_Brief_
Copy the text of all the records below word for word, leaving out the pictures.
* * *
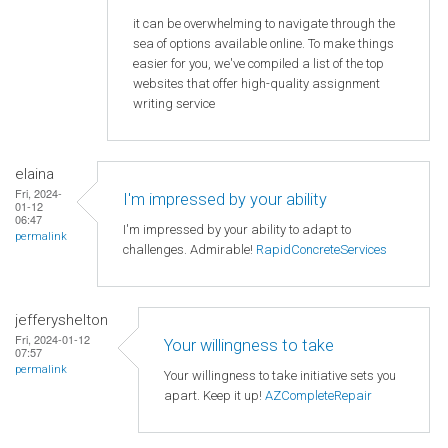
it can be overwhelming to navigate through the
sea of options available online. To make things
easier for you, we've compiled a list of the top
websites that offer high-quality assignment
writing service
elaina
Fri, 2024-
I'm impressed by your ability
01-12
06:47
I'm impressed by your ability to adapt to
permalink
challenges. Admirable!
RapidConcreteServices
jefferyshelton
Fri, 2024-01-12
Your willingness to take
07:57
permalink
Your willingness to take initiative sets you
apart. Keep it up!
AZCompleteRepair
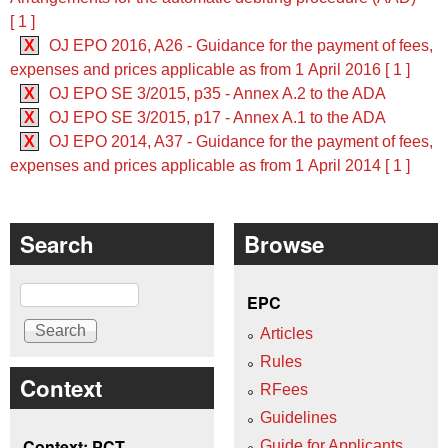
[ 1 ]
X
OJ EPO 2016, A26 - Guidance for the payment of fees,
expenses and prices applicable as from 1 April 2016 [ 1 ]
X
OJ EPO SE 3/2015, p35 - Annex A.2 to the ADA
X
OJ EPO SE 3/2015, p17 - Annex A.1 to the ADA
X
OJ EPO 2014, A37 - Guidance for the payment of fees,
expenses and prices applicable as from 1 April 2014 [ 1 ]
Search
Browse
Search
EPC
Articles
Rules
Context
RFees
Guidelines
Context: PCT
Guide for Applicants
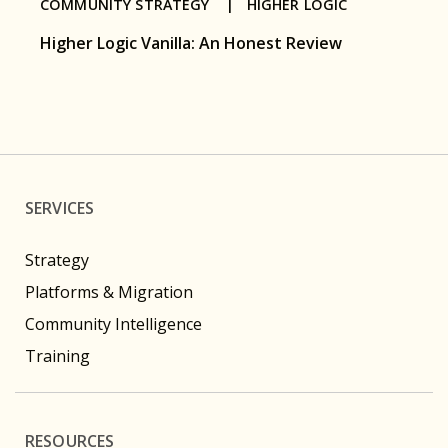
COMMUNITY STRATEGY |
HIGHER LOGIC
Higher Logic Vanilla: An Honest Review
SERVICES
Strategy
Platforms & Migration
Community Intelligence
Training
RESOURCES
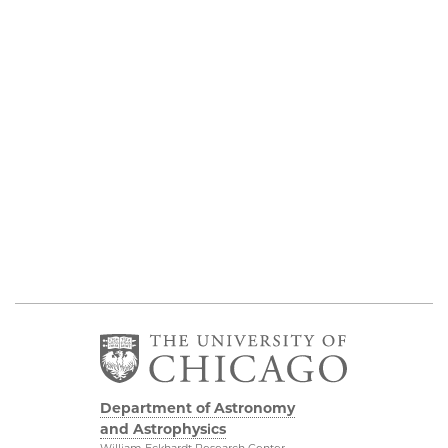
Department of Astronomy
and Astrophysics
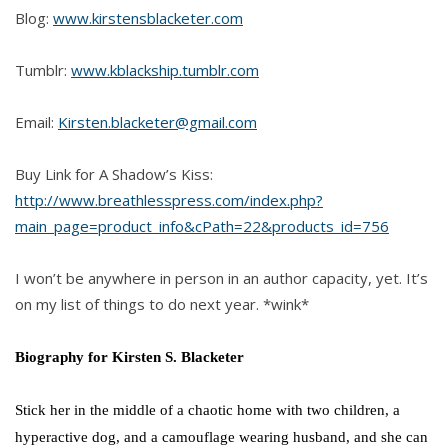
Blog:
www.kirstensblacketer.com
Tumblr:
www.kblackship.tumblr.com
Email:
Kirsten.blacketer@gmail.com
Buy Link for A Shadow’s Kiss:
http://www.breathlesspress.com/index.php?
main_page=product_info&cPath=22&products_id=756
I won’t be anywhere in person in an author capacity, yet. It’s
on my list of things to do next year. *wink*
Biography for Kirsten S. Blacketer
Stick her in the middle of a chaotic home with two children, a
hyperactive dog, and a camouflage wearing husband, and she can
* * *
_Solution to this task_
it can be overwhelming to navigate through the
sea of options available online. To make things
easier for you, we've compiled a list of the top
websites that offer high-quality assignment
writing service
elaina
Fri, 2024-
I'm impressed by your ability
01-12
06:47
I'm impressed by your ability to adapt to
permalink
challenges. Admirable!
RapidConcreteServices
jefferyshelton
Fri, 2024-01-12
Your willingness to take
07:57
permalink
Your willingness to take initiative sets you
apart. Keep it up!
AZCompleteRepair
[ 1 ]
X
OJ EPO 2016, A26 - Guidance for the payment of fees,
expenses and prices applicable as from 1 April 2016 [ 1 ]
X
OJ EPO SE 3/2015, p35 - Annex A.2 to the ADA
X
OJ EPO SE 3/2015, p17 - Annex A.1 to the ADA
X
OJ EPO 2014, A37 - Guidance for the payment of fees,
expenses and prices applicable as from 1 April 2014 [ 1 ]
Search
Browse
Search
EPC
Articles
Rules
Context
RFees
Guidelines
Context: PCT
Guide for Applicants
COMMUNITY STRATEGY |
HIGHER LOGIC
Higher Logic Vanilla: An Honest Review
SERVICES
Strategy
Platforms & Migration
Community Intelligence
Training
RESOURCES
Department of Astronomy
and Astrophysics
Blog:
www.kirstensblacketer.com
Tumblr:
www.kblackship.tumblr.com
Email:
Kirsten.blacketer@gmail.com
Buy Link for A Shadow’s Kiss:
http://www.breathlesspress.com/index.php?
main_page=product_info&cPath=22&products_id=756
I won’t be anywhere in person in an author capacity, yet. It’s
on my list of things to do next year. *wink*
Biography for Kirsten S. Blacketer
Stick her in the middle of a chaotic home with two children, a
hyperactive dog, and a camouflage wearing husband, and she can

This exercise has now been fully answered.